It may seem I made a bit of a leap there, it's a habit of Ne. I was just really surprised at the separation between the Fi user and the Fi iceberg.


----------



## Inguz (Mar 10, 2012)

The Great One said:


> There's no Fi sonar?


 I wish there was. If I smell a scent that I haven't smelled for years and have strong emotional associations with then I don't just get nostalgic, I relive them and they surface again. It's really weird at times as it feels like I should have forgotten them, but I'm like in the past mentally instead of in the present.



LimeDegree said:


> I totally didn't get the person's relationship with the iceberg, but that bit helps a lot. Does this mean...that your boat is in a sea full of a bunch of different icebergs???


 Being controlled by it? Nah, it's just one iceberg, it's calm now but who knows how it looks tomorrow.



LimeDegree said:


> It may seem I made a bit of a leap there, it's a habit of Ne. I was just really surprised at the separation between the Fi user and the Fi iceberg.


 I personally find a bit of a separation between Me and My Feelings, but that may just be me. Nevertheless it's from that perspective that I can describe it best. But it may be due to me being Enneagram 5, not entirely sure on that part.


----------



## The Great One (Apr 19, 2010)

@Inguz


> I wish there was. If I smell a scent that I haven't smelled for years and have strong emotional associations with then I don't just get nostalgic, I relive them and they surface again. It's really weird at times as it feels like I should have forgotten them, but I'm like in the past mentally instead of in the present.


That sounds more like an Si function at work to me.


----------



## Inguz (Mar 10, 2012)

The Great One said:


> @Inguz
> 
> That sounds more like an Si function at work to me.


 I think it's some Fi/Ni stuff though.


----------



## HandiAce (Nov 27, 2009)

LiquidLight said:


> ...whereas Fe is "I love you and I'll make it your business."


Wow that sounds pretty harsh to me. For me, it'd be more like "I love you, but does that matter to you? Is my love for a person valid?". XD


----------



## shadowofambivalence (May 11, 2011)

Intoverted Feeling is almost as complicated as introverted intuiton, its all stuck in my head and the only thing I can do is contemplate about it all and write all this symbolic sort of stuff down and draw pictures and sometimes write it all down. I have a habit of baking cakes when i am happy.


----------



## Eric B (Jun 18, 2010)

Yes, Fi and Ni were the hardest for me to finally understand, and generally acknowledged as the most difficult to explain.
And then Ti can get confused with both of them, so it too took time to understand the concept of. 

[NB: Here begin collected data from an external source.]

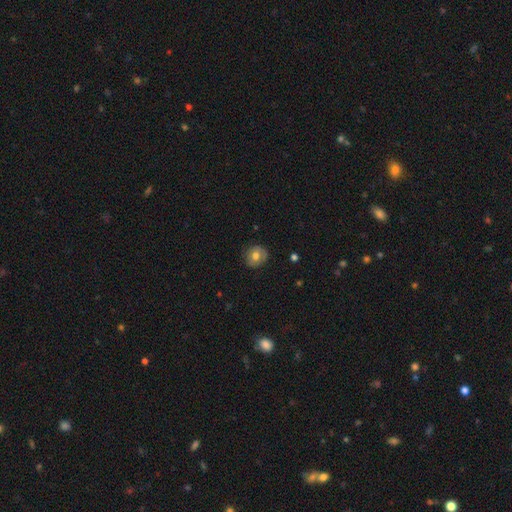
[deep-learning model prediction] Smooth or featured? Predicted: smooth (p=0.65). How rounded? Predicted: round (p=0.83). Merging? Predicted: none (p=0.81).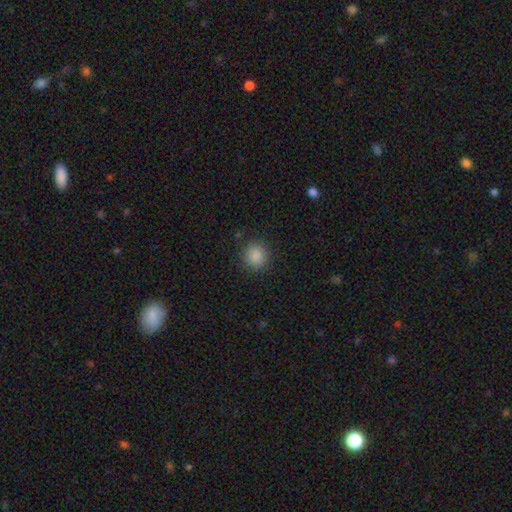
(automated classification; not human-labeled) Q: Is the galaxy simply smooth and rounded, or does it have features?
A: smooth — 87%.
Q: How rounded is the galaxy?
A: round — 90%.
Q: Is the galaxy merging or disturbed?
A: none — 89%.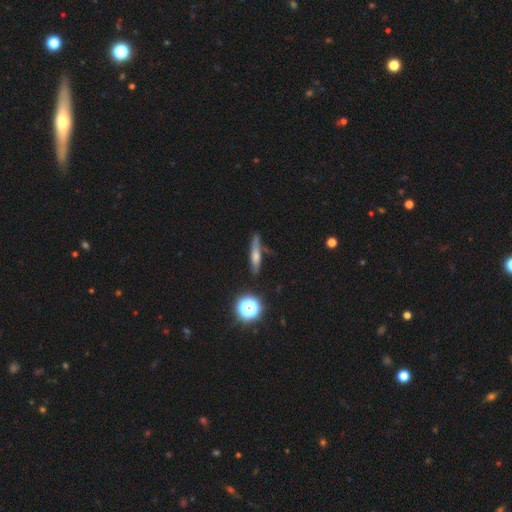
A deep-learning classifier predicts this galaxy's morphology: Smooth or featured: smooth — 53% (featured or disk — 33%)
How rounded: cigar-shaped — 78% (in between — 14%)
Merging: none — 70% (minor disturbance — 19%)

So it's basically a thing of introverted functions being more difficult to explain and understand, because of the "deep" nature of them. Si is the one exception, because it's "concrete" or tangible, though internalized, and thus easier to understand.


----------



## Kynx (Feb 6, 2012)

Because feelings move faster than thoughts, come in waves, varying intensities, mix and blend into each other and don't all have names. 

Trying to put my feelings into words is like trying to put an orgasm into words, you can give a general explanation of how it feels but someone who's never experienced that intensity isn't going to get it and words aren't going to do it justice. 

Then try explaining an orgasm as you're feeling it? :laughing: 

Yeah, most of us know how that works out! :wink:


----------



## Adasta (Nov 22, 2011)

Words do not have the capacity required to convey the meaning felt. Yet, since they are all we have, we have to attempt to choose the best words to describe something intangible.

Since INFPs are Fi+Ne, there really is no solidity at all. That's why you'll often hear us say "Yes, but you don't understand..."


----------



## OrangeAppled (Jun 26, 2009)

I haven't had a chance to read through the whole thread, because it's loooong, so excuse me if I repeat anything, but I thought I'd toss my two cents in...

Personally, I find Fi easier to understand than Si & Ni, but that's likely because I am a Fi-dom. I think Jung did an outstanding job considering he is an "outsider".

To me, Fi is about making sense of everything in terms of what is important/good/necessary to being human, but using an inner gauge. The focus then is on perfecting ideas about what is most valuable to the human experience, and what is perfect is often _something that does not yet exist_. How can you communicate such a thing in a way others can see as clearly as you do?

Another issue, beyond even stating my feeling, is explaining what that gauge for it is & how I came to that conclusion - _justifying it_. My feelings (or the results of my evaluating) are often foreign to other people, but they want an explanation for why I feel that way & how I came to that conclusion. It's hard to describe the inner process because it's not even something many would consider valid. I don't use my personal emotional reactions or experience, although I don't discount them either. I have little means to connect them to something others will accept.

I don't directly approach stuff with that idea in mind though; I don't literally think "is this good in terms of being human?". It's very exploratory. If Ti is architectural, then Fi is like making an artistic sculpture. Just like an artist knows when something looks good, when it's conveying what it should, you know when you've reached a conclusion that is right for you & you know when you are conveying it properly to others.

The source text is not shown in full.